Not going to read all that.. ;)

> ChatGPT is widely used for practical guidance, information seeking, and writing, which together make up nearly 80% of usage. Non-work queries now dominate (70%). Writing is the main work task, mostly editing user text. Users are younger, increasingly female, global, and adoption is growing fastest in lower-income countries

> Users are younger, increasingly female, global, and adoption is growing fastest in lower-income countries

Young moms with no money in poor countries use this product the most. I bet that was fun news to deliver up the chain.

That's funny, the way I interpreted this sentence is that usage was already high in older, male, and high-income countries so most of the new users are coming from outside these demographics. Which, ironically, is the exact opposite of what you're saying.

That’s funny, you miscomprehended English.

Surely this user base can make back the hundreds of billions of dollars they invested in it.

If they mostly ask how to raise their children and follow the received advice... Then yeah, in some 20 years we'll see what kind of return we get. People raised on social media are one thing; people raised by (with the assistance of) ChatGPT may be even worse off because of it.

Interesting. Do you really think that?

My initial assumption would be that there are a lot, likely a majority, of parents who have had next to no advice on how to raise kids. Furthermore, I would posit that many of them were not raised in particularly nurturing circumstances themselves.

As such, I would expect that the advice ChatGPT gives (i.e. an average from parenting advice blogs and forums), would on average result in better parenting.

That's obviously not to say that ChatGPT gives great advice, but that the bar is very low already.

You're right, as much as I'd like not to be aware of it. Indeed, the bar is very low.

Whether heeding ChatGPT advice would be better or worse than no advice at all, I honestly cannot say. On the one hand, getting some advice would probably help in many, many cases - there's a lot of low-hanging fruit here; on the other, low-quality advice has the potential to ruin the lives of multiple people at any moment. This is like medical or lawyer advice: very high stakes in many cases. Should we rely on a model that doesn't really understand the underlying logic for advice on such matters? The "average" of parenting blogs can be a mish-mash of different philosophies or approaches glued together, making up something that sounds plausible but leads to catastrophic results years or decades later.

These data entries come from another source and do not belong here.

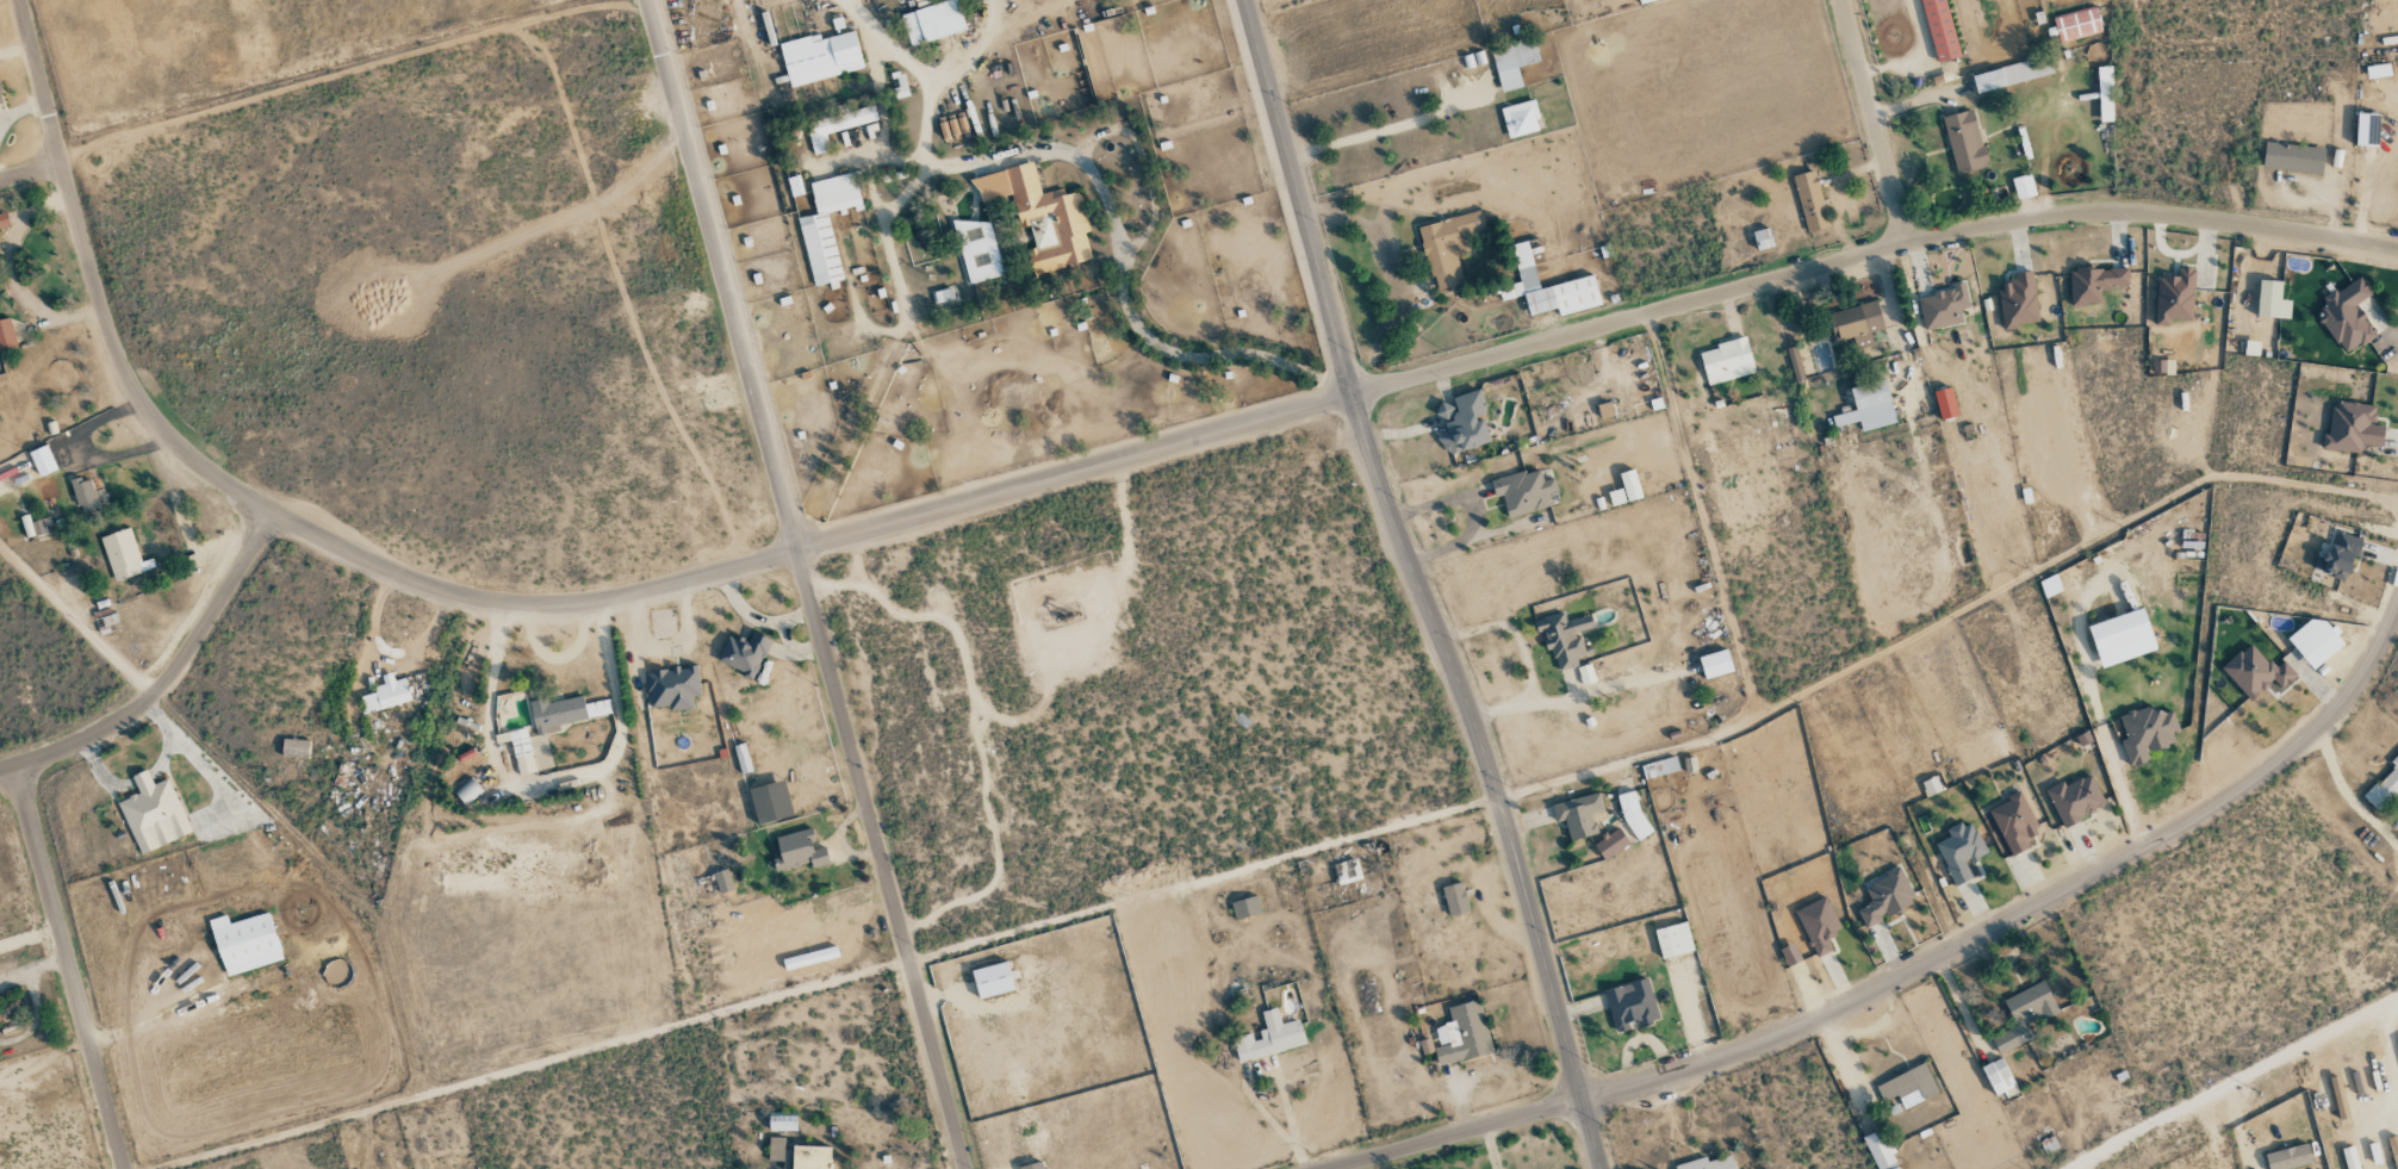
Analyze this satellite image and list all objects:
building: (1644, 1)
building: (932, 22)
building: (2077, 24)
building: (1939, 30)
building: (820, 57)
building: (1513, 61)
building: (2377, 71)
building: (2012, 74)
building: (901, 85)
building: (2105, 94)
building: (0, 98)
building: (1520, 118)
road: (1879, 121)
building: (836, 126)
building: (954, 128)
building: (2367, 129)
building: (1964, 141)
building: (2293, 158)
road: (32, 173)
building: (795, 186)
building: (2023, 186)
building: (1810, 200)
building: (1041, 216)
building: (3, 221)
building: (827, 226)
building: (1762, 238)
building: (1447, 247)
building: (978, 250)
building: (2094, 283)
road: (97, 287)
building: (1549, 288)
building: (945, 296)
building: (2174, 296)
building: (2272, 299)
building: (2018, 300)
building: (1943, 307)
building: (2347, 316)
building: (1856, 323)
building: (6, 334)
building: (2251, 347)
building: (1726, 361)
building: (2163, 366)
road: (1327, 400)
building: (1945, 402)
building: (1868, 406)
building: (1605, 409)
building: (1463, 422)
building: (2352, 427)
building: (42, 461)
building: (1630, 485)
building: (1523, 491)
building: (85, 494)
building: (1616, 496)
building: (33, 526)
building: (123, 554)
building: (2337, 556)
road: (804, 584)
road: (1414, 586)
building: (1563, 637)
building: (2121, 637)
building: (2313, 641)
building: (744, 654)
building: (1715, 663)
building: (2256, 672)
road: (169, 675)
building: (673, 687)
building: (387, 694)
building: (2146, 733)
building: (294, 748)
building: (519, 749)
building: (742, 758)
building: (1659, 767)
building: (1931, 786)
building: (2384, 787)
building: (468, 792)
building: (2074, 798)
building: (152, 813)
building: (1578, 814)
building: (1631, 815)
building: (2014, 823)
building: (1611, 844)
building: (799, 850)
building: (1960, 850)
building: (1347, 871)
building: (723, 881)
building: (1885, 897)
building: (1454, 899)
building: (1245, 907)
building: (1818, 925)
building: (1673, 940)
building: (245, 943)
road: (72, 965)
road: (1912, 969)
building: (992, 979)
building: (1631, 1004)
building: (2024, 1015)
building: (1462, 1034)
building: (1270, 1037)
building: (2058, 1044)
building: (1999, 1078)
road: (2233, 1082)
building: (1908, 1087)
building: (2337, 1093)
building: (782, 1123)
building: (2393, 1144)
building: (1880, 1150)
building: (798, 1155)
building: (2288, 1157)
building: (2350, 1158)
building: (1708, 1164)
building: (1033, 1166)

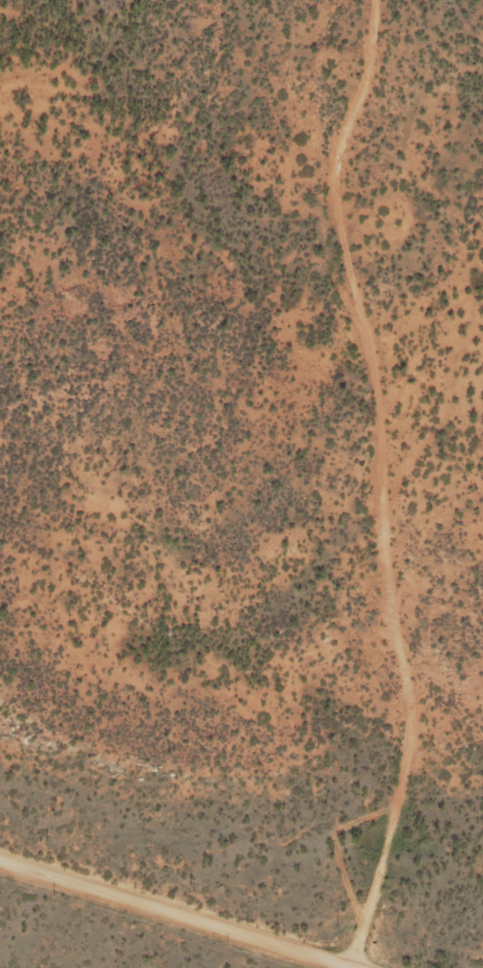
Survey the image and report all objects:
road: (408, 40)
road: (429, 324)
road: (380, 477)
road: (180, 913)

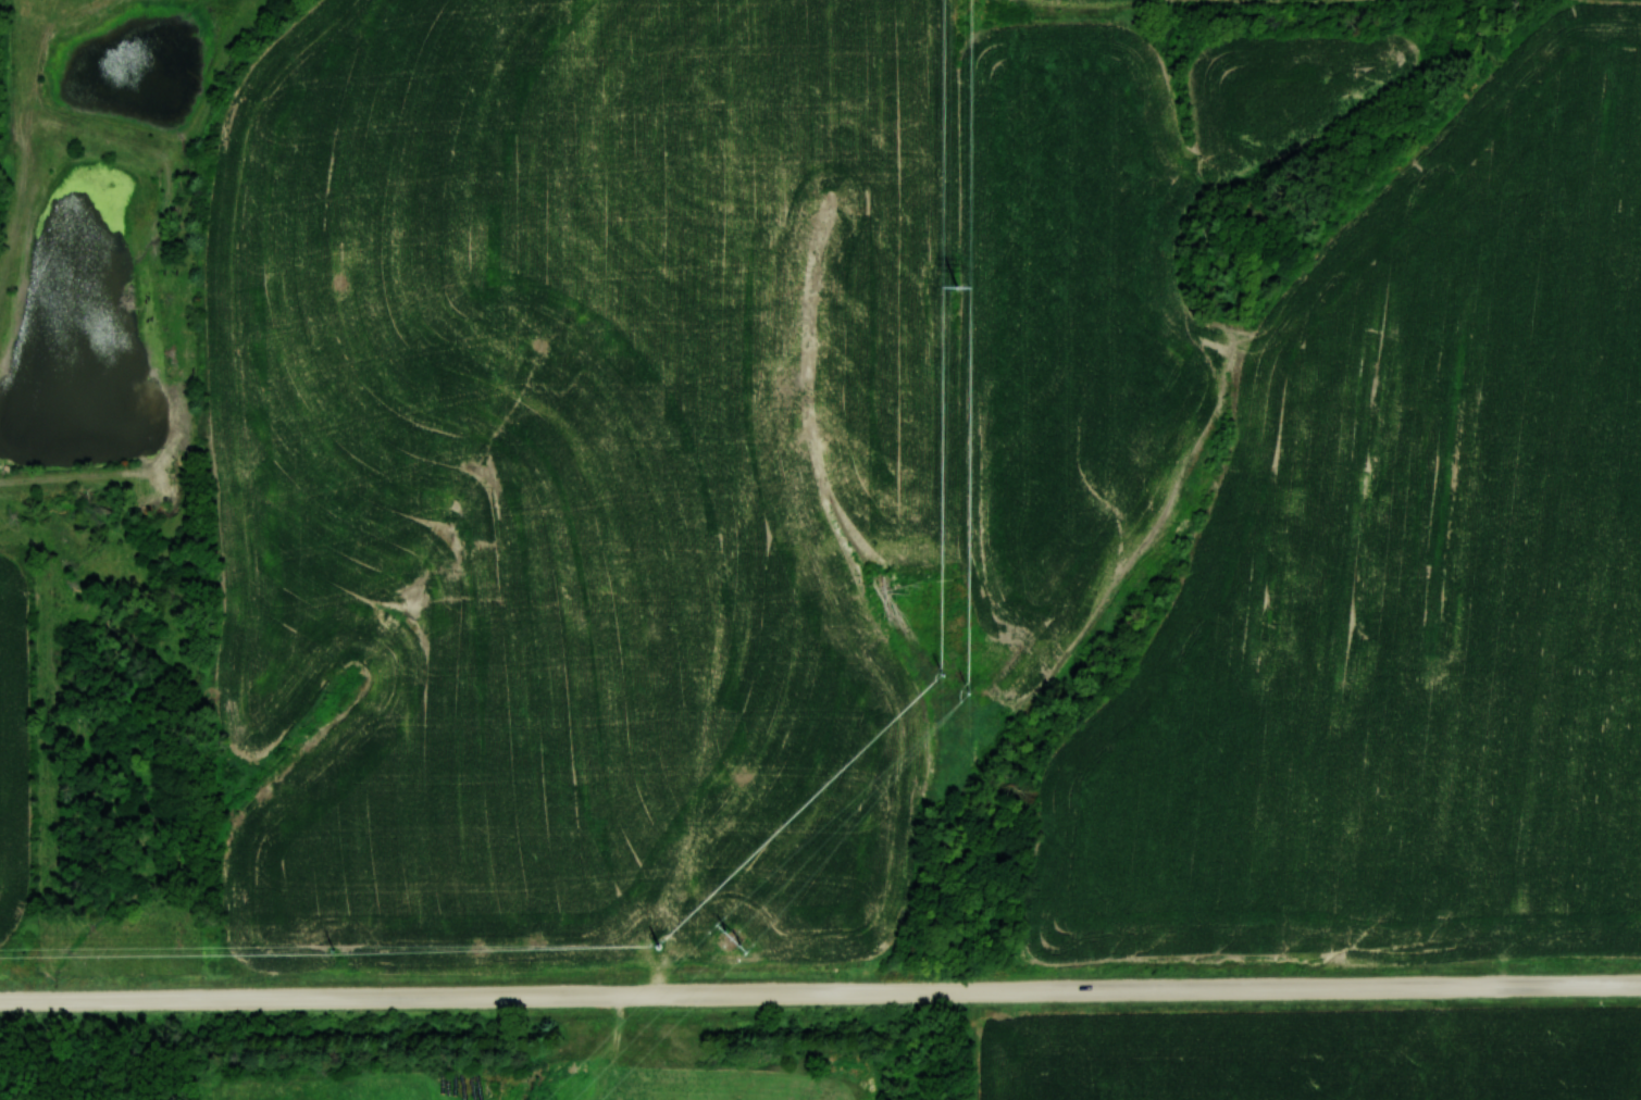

I don't know. Parenting is a complex problem in itself; then you have people generally not looking for advice or being unable to recognize good advice. It doesn't look like adding a hallucinating AI model to the mix would help much, but I may be wrong on this. I guess we'll find out the hard way: through people trying (or not) it out and then living with consequences (if any).

A strong foothold among an ambitious, educated, technologically-connected cohort in emerging economies? Yes please.

No amount of LinkedEn speech can fix the poor part of it.

In 2025, it's abundantly clear that the mask is off. Only the whales matter in video games. Only the top donors matter in donation funding. Modern laptops with GPUs are all $2k+ dollars machines. Luxury condos are everywhere. McDonalds revenues and profits are up despite pricing out a lot of low income people.

The poor have less of the nothing they already have. You can make a hundred affordable cars or get as much, if not order of magnitudes more, profit with just one luxury vehicle sale.

> Only the top donors matter in donation funding.

Most political donors are $25/month Actblue donations, and it doesn't matter because the campaigns with the most donations regularly lose.

> McDonalds revenues and profits are up despite pricing out a lot of low income people.

They didn't really raise prices, they just put coupons in the app.

> Luxury condos are everywhere.

Houses don't cost more because they have "luxury" features. A nicer countertop doesn't hypnotize people into paying more for a house. Prices are negotiated between buyer and seller and most of the development cost is the land price.

> The poor have less of the nothing they already have.

Wage inequality in the US is lower than it was in 2019. In general income inequality hasn't increased since 2014.

https://www.nber.org/papers/w31010

Distribution of wealth and disposable income need correction. It’s urgent political issue.

You have no idea if they’re ambitious or educated. Absolutely no idea. Is it just commonplace to inject “facts” into conjecture? Comes off as desperate.